The problem with both of these is that we can humanify a non-human concept and try to percieve it's intention. We can percieve "luck" as "lady luck", a mountain as our "father", earth as our "mother", the economy as the "invisible hand", "society" as intelligent, the "state" as either helpful or evil etc. We can then believe that if we only rub these entities in the right way they may help us, so we might carry our lucky charm with us to Las Vegas, we may sacrifice fruits and a goat to the mountain and we might help Mother Nature
even if "she" doesn't care about us at all. We might even think that "the state" or the "economy" will set everything right if we leave it alone.
Now percieving intention and a human-like intelligence behind the basic properties of the universe is thus an understandable behavior in any human being. But just like above, our perception is more often wrong than true.

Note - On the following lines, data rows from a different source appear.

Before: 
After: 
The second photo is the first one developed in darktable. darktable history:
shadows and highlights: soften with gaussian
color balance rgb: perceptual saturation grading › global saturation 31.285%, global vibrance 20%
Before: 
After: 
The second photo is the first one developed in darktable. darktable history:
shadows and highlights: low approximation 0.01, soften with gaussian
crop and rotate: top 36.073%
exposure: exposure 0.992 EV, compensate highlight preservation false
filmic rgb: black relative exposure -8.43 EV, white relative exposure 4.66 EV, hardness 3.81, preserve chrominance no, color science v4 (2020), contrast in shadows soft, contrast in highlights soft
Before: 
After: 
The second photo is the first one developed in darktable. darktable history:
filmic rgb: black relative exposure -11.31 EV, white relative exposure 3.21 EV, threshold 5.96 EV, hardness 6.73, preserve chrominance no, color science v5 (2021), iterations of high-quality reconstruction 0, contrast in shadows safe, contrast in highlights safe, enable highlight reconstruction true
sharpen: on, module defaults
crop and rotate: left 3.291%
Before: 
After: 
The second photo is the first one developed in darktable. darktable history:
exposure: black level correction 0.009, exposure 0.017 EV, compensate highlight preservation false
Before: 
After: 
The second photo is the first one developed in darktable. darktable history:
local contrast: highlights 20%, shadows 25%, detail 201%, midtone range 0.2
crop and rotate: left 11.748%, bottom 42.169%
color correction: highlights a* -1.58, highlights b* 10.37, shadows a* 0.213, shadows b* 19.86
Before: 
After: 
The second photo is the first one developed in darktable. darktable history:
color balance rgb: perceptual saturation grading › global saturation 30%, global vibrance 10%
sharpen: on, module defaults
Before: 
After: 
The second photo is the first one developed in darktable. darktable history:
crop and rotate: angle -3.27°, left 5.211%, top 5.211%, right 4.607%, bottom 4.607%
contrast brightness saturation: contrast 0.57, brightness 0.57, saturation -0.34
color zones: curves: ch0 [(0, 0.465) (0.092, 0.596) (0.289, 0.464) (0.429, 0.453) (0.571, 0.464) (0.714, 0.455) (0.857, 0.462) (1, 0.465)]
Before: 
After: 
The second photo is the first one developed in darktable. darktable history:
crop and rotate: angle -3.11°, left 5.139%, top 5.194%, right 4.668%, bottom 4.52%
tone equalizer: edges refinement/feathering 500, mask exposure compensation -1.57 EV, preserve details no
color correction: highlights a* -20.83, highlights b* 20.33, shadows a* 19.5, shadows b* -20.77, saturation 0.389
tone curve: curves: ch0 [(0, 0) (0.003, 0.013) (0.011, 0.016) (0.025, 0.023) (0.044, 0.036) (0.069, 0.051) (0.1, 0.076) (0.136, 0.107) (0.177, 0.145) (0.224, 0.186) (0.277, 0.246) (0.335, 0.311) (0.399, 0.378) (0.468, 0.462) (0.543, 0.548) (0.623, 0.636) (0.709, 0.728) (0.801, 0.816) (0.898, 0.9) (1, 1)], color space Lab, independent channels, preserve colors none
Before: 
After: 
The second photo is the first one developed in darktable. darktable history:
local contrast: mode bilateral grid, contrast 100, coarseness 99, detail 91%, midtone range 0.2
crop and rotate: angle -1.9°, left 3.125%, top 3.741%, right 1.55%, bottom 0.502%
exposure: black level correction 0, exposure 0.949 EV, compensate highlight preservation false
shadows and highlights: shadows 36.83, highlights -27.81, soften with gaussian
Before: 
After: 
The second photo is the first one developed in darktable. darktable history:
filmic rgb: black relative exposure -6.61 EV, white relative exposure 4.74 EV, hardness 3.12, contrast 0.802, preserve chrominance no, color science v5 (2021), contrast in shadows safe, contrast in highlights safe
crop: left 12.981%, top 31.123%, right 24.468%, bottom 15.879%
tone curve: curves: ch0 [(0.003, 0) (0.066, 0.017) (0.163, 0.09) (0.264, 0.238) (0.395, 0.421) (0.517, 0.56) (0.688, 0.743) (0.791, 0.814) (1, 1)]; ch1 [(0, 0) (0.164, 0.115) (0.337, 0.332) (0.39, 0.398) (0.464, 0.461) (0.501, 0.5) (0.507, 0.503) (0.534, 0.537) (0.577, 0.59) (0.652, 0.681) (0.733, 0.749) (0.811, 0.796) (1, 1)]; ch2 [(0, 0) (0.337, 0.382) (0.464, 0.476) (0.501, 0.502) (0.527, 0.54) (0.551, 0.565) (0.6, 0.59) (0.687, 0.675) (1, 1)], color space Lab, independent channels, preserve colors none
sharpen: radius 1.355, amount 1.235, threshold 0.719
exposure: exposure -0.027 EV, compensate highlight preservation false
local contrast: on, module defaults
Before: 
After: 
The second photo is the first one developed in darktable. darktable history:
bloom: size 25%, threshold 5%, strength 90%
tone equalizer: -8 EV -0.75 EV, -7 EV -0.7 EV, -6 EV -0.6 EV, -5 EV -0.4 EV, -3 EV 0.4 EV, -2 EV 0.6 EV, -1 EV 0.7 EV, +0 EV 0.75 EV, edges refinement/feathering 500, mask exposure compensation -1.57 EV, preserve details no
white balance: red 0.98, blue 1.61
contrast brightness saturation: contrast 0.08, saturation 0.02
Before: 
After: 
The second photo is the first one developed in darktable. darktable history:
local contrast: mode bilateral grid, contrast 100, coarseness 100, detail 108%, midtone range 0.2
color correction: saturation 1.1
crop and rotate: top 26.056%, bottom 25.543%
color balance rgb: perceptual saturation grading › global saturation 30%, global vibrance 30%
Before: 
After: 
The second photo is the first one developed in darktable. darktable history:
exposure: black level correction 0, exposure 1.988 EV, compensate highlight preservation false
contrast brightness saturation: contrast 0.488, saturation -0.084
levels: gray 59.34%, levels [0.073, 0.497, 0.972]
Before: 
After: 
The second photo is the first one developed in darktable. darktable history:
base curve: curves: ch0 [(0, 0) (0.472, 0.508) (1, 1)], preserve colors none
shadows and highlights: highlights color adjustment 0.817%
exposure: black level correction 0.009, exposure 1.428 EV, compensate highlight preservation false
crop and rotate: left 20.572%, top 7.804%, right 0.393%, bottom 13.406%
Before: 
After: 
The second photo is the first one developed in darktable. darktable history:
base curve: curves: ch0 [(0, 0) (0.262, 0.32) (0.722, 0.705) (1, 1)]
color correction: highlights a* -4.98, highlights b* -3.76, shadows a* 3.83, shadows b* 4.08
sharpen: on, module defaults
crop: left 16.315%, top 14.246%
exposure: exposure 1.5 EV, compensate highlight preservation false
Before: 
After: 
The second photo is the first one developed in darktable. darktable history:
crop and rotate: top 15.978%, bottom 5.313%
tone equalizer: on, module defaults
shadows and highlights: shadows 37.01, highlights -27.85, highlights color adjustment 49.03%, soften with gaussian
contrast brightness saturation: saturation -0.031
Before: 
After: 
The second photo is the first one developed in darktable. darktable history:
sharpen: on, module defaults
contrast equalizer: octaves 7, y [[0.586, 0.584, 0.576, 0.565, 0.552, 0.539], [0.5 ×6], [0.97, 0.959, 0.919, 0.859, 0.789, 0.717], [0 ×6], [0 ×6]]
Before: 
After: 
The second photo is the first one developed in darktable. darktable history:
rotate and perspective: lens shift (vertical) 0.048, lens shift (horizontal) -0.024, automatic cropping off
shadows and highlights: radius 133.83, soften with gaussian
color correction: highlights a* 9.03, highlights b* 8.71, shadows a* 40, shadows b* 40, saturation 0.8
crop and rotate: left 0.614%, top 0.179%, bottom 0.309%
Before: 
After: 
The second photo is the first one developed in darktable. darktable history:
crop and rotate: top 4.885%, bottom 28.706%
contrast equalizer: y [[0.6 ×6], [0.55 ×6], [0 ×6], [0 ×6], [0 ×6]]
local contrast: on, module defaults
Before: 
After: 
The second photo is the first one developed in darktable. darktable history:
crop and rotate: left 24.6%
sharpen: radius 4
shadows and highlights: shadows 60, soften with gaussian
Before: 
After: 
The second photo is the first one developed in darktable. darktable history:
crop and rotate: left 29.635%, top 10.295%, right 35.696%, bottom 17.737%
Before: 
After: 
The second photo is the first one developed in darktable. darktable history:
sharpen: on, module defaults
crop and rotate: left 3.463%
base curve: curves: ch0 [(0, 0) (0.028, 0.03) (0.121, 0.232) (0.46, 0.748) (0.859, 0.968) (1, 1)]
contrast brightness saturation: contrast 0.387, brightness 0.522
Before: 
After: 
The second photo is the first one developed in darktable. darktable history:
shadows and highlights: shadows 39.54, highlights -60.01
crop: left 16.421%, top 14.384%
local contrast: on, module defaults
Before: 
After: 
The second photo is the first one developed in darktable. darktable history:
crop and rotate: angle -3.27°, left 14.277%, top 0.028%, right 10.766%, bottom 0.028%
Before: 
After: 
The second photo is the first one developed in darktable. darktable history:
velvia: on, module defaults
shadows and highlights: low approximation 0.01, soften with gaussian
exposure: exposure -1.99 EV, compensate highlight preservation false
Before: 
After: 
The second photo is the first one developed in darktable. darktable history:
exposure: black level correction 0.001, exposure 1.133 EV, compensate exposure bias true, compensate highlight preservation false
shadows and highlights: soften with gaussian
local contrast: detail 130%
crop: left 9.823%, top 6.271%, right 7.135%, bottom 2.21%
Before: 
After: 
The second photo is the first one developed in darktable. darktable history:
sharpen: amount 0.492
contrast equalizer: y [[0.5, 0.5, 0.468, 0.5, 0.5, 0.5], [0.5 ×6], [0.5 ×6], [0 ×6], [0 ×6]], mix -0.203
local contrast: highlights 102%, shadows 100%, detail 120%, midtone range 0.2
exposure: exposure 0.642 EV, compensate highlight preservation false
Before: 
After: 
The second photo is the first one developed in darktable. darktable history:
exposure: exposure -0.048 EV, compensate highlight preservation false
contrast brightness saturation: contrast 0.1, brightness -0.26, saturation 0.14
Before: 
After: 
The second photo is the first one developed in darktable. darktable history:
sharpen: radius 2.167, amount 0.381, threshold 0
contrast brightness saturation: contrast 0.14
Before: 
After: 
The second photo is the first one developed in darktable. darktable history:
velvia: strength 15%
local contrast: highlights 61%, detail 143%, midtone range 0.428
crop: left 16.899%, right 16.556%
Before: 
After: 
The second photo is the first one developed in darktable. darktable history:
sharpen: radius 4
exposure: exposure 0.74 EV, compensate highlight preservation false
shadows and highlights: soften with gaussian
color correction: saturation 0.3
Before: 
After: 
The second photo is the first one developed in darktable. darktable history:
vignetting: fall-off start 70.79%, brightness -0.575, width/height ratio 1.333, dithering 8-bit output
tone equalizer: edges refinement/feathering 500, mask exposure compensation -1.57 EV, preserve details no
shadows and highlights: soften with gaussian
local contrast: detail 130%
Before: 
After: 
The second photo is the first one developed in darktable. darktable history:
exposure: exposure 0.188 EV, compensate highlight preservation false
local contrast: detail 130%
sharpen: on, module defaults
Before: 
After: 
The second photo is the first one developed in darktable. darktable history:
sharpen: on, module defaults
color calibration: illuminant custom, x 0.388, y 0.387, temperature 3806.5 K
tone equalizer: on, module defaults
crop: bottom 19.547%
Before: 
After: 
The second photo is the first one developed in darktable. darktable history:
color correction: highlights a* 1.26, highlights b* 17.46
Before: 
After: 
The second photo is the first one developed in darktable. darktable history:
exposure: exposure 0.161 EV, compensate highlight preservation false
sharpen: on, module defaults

But all might not be lost to our troublesome thinking. The philosophy of knowledge and the philosophy of science have the goal of developing methods to avoid our mistakes. By being aware of the perception process, where it might misfire, and use external tools like rigid data collection, we might actually distinguish correct patterns from incorrect patterns. And we might still enjoy the experiences that is the essential part of our nature, such as enjoying a flower that we percieve as perfect, after we tossed out all the withered ones ofcourse.
Now, lets discuss "making". What does it mean to "make"? To make something must be made. Making is a subject
rearranging something into a concept. We can make a can of coke. We can make chaos. We can make babies and we can make flowers.
The question is how much we
make, when we merely
guide the basic properties of nature that we know about. When we melt what goes into a can of coke we apply our insight in the properties of the universe (use heat to rearrange what's otherwise solid). When we make babies we do not construct babies. We might breed a flower but we cannot build life.
So the idea that someone "made" the universe because "everything that is created has a creator" is a troublesome idea to begin with. Most of the time, the nature simply realign itself without any intelligence involved.
But lets for once accept the idea of nature as a
person like we humans normally do in our head. Then nature
makes stuff out of itself. Nature makes air. Nature makes humans. Nature makes the universe. If we accept
nature itself as a maker, a human-like intelligence like "God" on top of that is meaningless. Deism is the notion that nature
is God and create itself.
What you say then, is that any creator needs a creator. Humans need a creator (nature) which needs a creator (God). This idea, as has been pointed out, is an endless regress without explanative power since you merely end up with "what created God". I rather stick with "nature".